Centaurea – Hardheads – Knapweed – Cornflower –

There about 450 species of annuals, biennials, perennials and subshrubs, in this genus. They occur in dry sites, including woodland, rocky mountain slopes, subalpine meadows, and sand dunes mainly in Europe and the Mediterranean with a few in Asia, Australia and North America. The simple leaves are pinnatisect or pinnatifid, and sometimes silvery hairy. They bears spherical or hemispherical flowers with tubular, usually deeply lobed florets, the outer ones often larger and more spreading than the rest, in shade of blue, red, pink, purple, and yellow. Each flower has a conspicuous involucre, the bracts overlapping, fringed, and often with toothed or spiny, silvery white or black tips. Grow in a border or rock garden, some are ideal for naturalizing in grass or in a wildflower garden. Some perennial are grown as summer bedding annuals. All are attractive to bees and butterflies, and many provide excellent cut flowers.

Grow in well drained soil in full sun. Divide in spring or fall.

Prone to white mold, rust, downy mildew, powdery mildew, thread blight, and southern blight.

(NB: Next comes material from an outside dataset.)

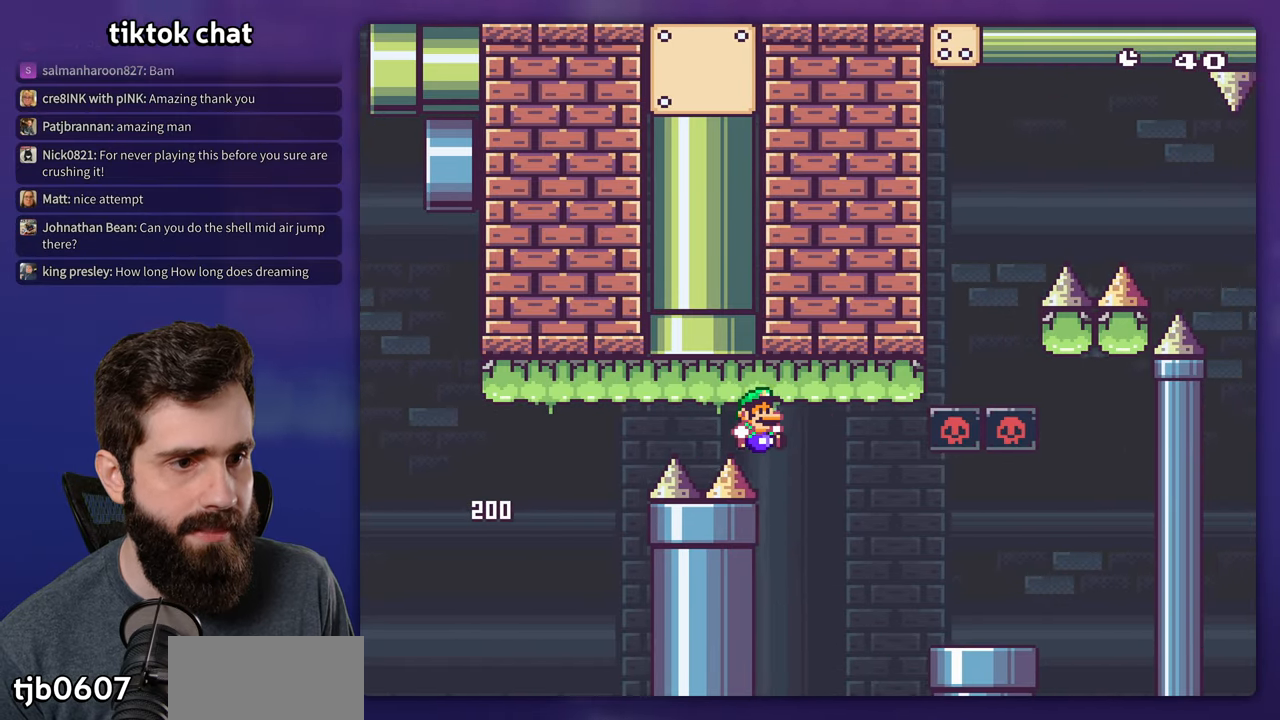
{"buttons": ["Y", "DPAD_RIGHT"], "events": [[183, "B", "up"]]}
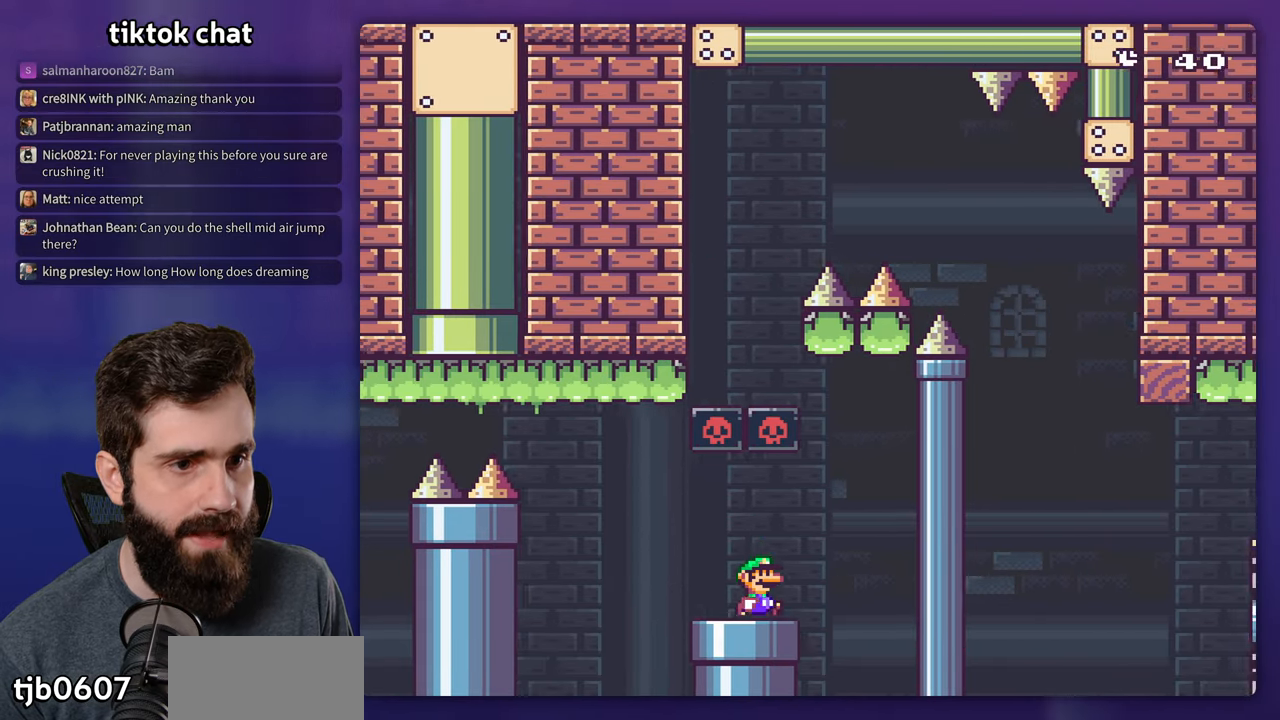
{"buttons": ["B", "Y", "DPAD_LEFT"], "events": [[50, "B", "down"], [133, "DPAD_RIGHT", "up"], [150, "DPAD_LEFT", "down"]]}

C. cineraria – C. maritima – Dusty Miller – C. candidissima of gardens – C. gymnocarpa – This mound forming, evergreen subshrub, often grown as an annual from the Mediterranean grows 8-24″ tall and at least 12″ wide. It produces variable, oblong-ovate, pinnatisect or pinnatifid, felted, silvery gray leaves, to 3-6″ long. In mid summer it bears loose, branching cymes of mustard-yellow flowers, ½-1″ across, remove to preserve foliage effect.